=== Begin Enclosure ===

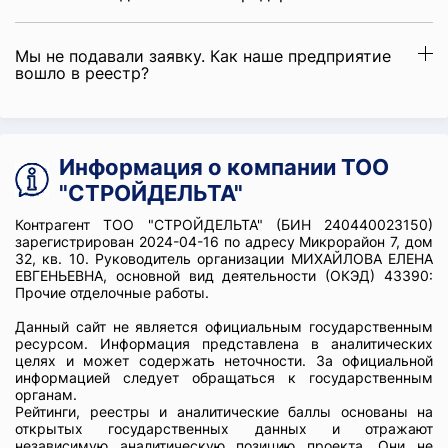
Мы не подавали заявку. Как наше предприятие
вошло в реестр?
Информация о компании ТОО
"СТРОЙДЕЛЬТА"
Контрагент ТОО "СТРОЙДЕЛЬТА" (БИН 240440023150)
зарегистрирован 2024-04-16 по адресу Микрорайон 7, дом
32, кв. 10. Руководитель организации МИХАЙЛОВА ЕЛЕНА
ЕВГЕНЬЕВНА, основной вид деятельности (ОКЭД) 43390:
Прочие отделочные работы.
Данный сайт не является официальным государственным
ресурсом. Информация представлена в аналитических
целях и может содержать неточности. За официальной
информацией следует обращаться к государственным
органам.
Рейтинги, реестры и аналитические баллы основаны на
открытых государственных данных и отражают
независимую аналитическую позицию проекта. Они не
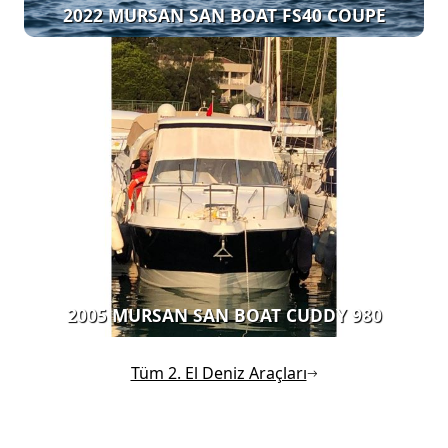
2022 MURSAN SAN BOAT FS40 COUPE
2005 MURSAN SAN BOAT CUDDY 980
Tüm 2. El Deniz Araçları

=== End Enclosure ===

Rewrite the text of every row, substituting "СТРОЙСЕРВИС" for each occurrence of "СТРОЙДЕЛЬТА" and leaving everything else unchanged. Leave the pictures out.

WRITTEN RESPONSE:
Мы не подавали заявку. Как наше предприятие
вошло в реестр?
Информация о компании ТОО
"СТРОЙСЕРВИС"
Контрагент ТОО "СТРОЙСЕРВИС" (БИН 240440023150)
зарегистрирован 2024-04-16 по адресу Микрорайон 7, дом
32, кв. 10. Руководитель организации МИХАЙЛОВА ЕЛЕНА
ЕВГЕНЬЕВНА, основной вид деятельности (ОКЭД) 43390:
Прочие отделочные работы.
Данный сайт не является официальным государственным
ресурсом. Информация представлена в аналитических
целях и может содержать неточности. За официальной
информацией следует обращаться к государственным
органам.
Рейтинги, реестры и аналитические баллы основаны на
открытых государственных данных и отражают
независимую аналитическую позицию проекта. Они не
2022 MURSAN SAN BOAT FS40 COUPE
2005 MURSAN SAN BOAT CUDDY 980
Tüm 2. El Deniz Araçları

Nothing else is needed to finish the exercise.